** Dataset records **
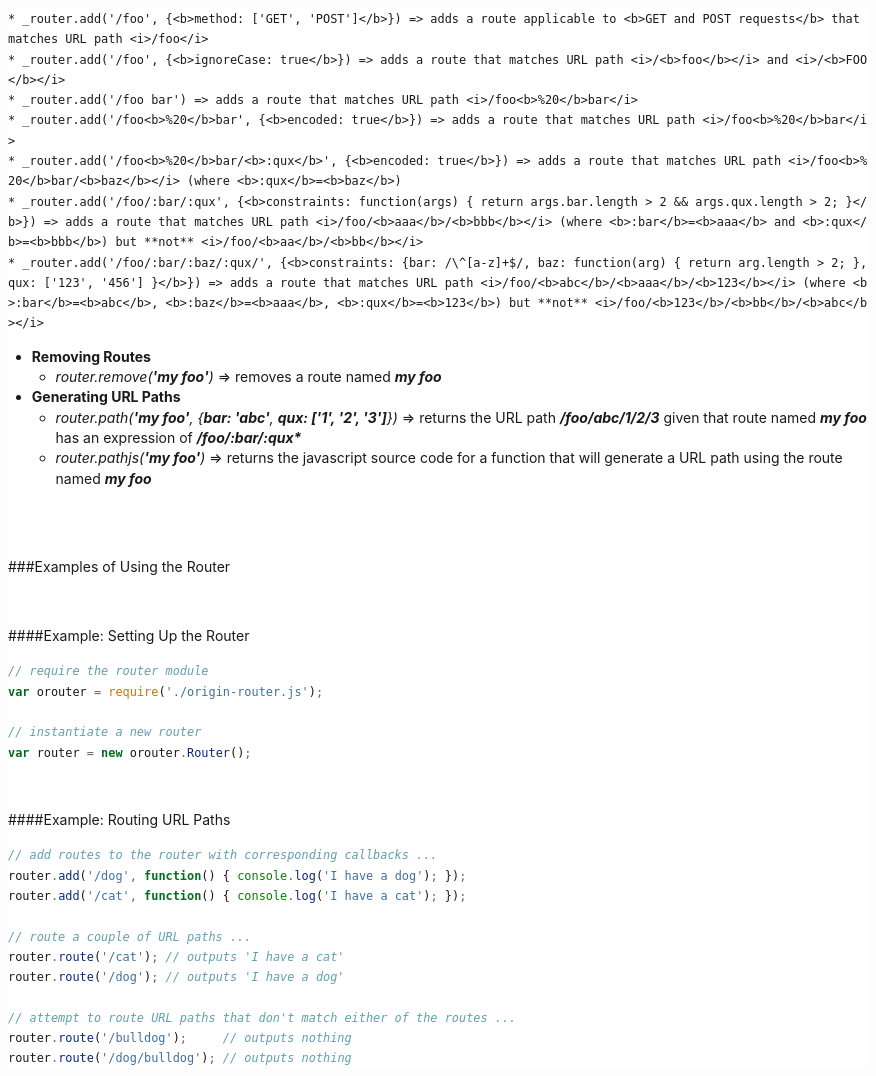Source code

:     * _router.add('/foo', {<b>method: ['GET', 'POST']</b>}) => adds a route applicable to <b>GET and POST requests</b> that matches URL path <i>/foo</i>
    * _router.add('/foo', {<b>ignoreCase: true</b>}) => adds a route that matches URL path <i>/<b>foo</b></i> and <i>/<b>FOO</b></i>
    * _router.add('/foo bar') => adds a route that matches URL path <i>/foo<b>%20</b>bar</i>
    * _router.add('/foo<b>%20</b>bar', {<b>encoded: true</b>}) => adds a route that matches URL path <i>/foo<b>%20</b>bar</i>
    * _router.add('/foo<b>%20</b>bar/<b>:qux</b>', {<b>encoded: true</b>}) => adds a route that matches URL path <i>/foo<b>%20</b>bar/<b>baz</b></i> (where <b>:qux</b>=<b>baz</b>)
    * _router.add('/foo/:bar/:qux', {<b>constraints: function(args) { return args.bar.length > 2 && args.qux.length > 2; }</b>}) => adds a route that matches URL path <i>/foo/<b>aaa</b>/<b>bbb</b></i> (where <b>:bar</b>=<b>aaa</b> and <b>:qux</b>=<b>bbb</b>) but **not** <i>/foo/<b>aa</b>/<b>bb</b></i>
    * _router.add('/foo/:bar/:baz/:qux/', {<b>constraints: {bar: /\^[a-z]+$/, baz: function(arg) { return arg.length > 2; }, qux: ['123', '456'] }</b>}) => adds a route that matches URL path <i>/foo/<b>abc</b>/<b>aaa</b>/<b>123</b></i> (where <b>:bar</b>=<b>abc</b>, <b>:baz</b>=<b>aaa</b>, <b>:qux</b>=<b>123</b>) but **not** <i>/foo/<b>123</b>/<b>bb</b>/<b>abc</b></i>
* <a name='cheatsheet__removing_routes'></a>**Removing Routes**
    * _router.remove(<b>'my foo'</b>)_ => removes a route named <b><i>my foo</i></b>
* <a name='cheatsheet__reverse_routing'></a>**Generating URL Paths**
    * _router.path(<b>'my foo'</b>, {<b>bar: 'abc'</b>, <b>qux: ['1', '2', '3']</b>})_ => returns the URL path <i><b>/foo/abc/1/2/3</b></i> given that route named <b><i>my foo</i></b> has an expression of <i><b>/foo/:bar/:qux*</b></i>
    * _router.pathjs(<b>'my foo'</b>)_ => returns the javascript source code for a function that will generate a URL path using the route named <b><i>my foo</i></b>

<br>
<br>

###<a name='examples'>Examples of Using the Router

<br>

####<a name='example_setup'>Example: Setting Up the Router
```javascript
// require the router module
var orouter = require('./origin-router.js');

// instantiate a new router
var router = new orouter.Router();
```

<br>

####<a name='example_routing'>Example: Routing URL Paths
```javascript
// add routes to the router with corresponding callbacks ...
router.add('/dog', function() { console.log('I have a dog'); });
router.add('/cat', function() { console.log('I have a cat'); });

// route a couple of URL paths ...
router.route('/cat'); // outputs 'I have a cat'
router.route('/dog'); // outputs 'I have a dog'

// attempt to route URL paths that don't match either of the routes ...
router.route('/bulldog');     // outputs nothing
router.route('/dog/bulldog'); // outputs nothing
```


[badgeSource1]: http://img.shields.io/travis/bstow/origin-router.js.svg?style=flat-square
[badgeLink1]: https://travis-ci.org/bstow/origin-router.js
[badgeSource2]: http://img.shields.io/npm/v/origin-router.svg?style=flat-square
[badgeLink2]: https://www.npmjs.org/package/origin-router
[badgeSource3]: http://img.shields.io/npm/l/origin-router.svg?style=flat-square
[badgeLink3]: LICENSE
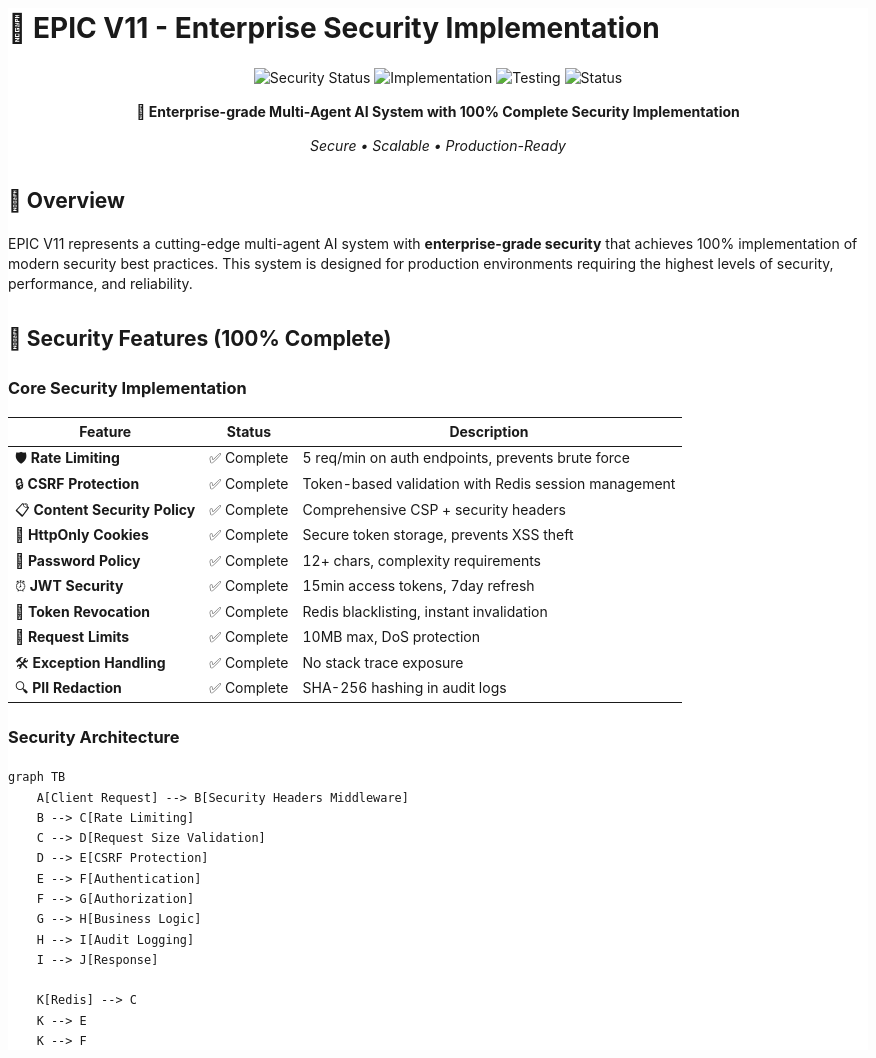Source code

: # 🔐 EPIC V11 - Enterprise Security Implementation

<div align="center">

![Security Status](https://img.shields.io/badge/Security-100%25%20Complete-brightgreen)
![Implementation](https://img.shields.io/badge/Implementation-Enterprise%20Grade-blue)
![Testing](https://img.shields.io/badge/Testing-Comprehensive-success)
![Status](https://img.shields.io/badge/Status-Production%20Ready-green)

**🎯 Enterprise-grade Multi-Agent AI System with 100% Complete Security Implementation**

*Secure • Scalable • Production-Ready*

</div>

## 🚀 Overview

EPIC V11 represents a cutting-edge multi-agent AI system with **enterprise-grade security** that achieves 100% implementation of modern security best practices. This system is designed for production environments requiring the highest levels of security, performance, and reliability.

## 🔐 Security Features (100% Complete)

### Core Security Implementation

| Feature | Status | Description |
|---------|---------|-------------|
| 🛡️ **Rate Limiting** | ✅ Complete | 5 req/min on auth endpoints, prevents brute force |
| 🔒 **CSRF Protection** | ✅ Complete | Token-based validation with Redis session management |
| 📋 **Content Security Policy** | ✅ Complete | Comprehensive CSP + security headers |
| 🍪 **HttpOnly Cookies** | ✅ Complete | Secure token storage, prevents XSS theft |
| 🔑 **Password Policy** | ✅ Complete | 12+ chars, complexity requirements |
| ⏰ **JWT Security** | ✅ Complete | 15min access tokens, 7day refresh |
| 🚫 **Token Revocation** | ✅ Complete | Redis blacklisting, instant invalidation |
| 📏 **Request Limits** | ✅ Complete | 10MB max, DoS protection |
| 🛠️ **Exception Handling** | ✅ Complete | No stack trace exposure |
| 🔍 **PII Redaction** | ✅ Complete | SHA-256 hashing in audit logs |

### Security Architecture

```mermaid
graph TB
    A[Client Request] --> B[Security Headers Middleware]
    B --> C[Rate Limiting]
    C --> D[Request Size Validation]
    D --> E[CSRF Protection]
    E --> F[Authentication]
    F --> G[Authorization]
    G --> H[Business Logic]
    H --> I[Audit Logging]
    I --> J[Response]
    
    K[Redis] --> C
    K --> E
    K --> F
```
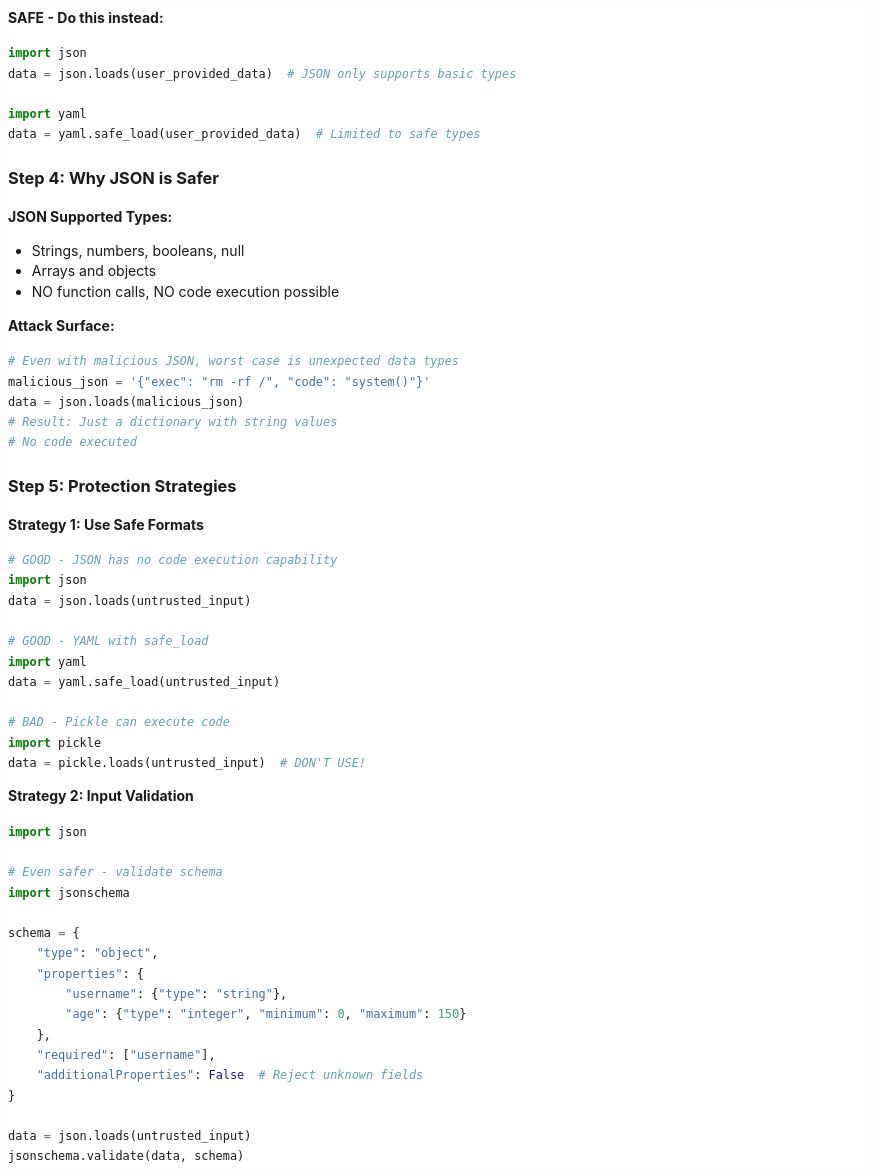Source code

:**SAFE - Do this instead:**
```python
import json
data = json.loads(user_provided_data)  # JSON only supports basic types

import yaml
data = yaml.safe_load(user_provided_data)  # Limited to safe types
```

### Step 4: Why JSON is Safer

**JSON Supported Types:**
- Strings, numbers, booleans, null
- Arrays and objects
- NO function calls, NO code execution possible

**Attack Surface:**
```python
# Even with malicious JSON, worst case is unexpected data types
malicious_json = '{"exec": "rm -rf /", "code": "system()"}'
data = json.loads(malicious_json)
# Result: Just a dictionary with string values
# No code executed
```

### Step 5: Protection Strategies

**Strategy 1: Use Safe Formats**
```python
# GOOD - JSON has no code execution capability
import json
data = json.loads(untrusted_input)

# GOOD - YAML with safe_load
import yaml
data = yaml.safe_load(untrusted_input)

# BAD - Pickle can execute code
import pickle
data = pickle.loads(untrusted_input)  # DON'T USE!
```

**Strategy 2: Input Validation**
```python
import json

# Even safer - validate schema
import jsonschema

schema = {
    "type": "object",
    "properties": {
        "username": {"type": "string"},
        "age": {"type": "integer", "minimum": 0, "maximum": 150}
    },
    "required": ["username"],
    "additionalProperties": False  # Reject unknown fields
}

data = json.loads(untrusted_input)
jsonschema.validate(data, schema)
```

** YOUR TASK **
All lines of the records containing "shields" should be shown.

** EXPECTED ANSWER **
[badgeSource1]: http://img.shields.io/travis/bstow/origin-router.js.svg?style=flat-square
[badgeSource2]: http://img.shields.io/npm/v/origin-router.svg?style=flat-square
[badgeSource3]: http://img.shields.io/npm/l/origin-router.svg?style=flat-square
![Security Status](https://img.shields.io/badge/Security-100%25%20Complete-brightgreen)
![Implementation](https://img.shields.io/badge/Implementation-Enterprise%20Grade-blue)
![Testing](https://img.shields.io/badge/Testing-Comprehensive-success)
![Status](https://img.shields.io/badge/Status-Production%20Ready-green)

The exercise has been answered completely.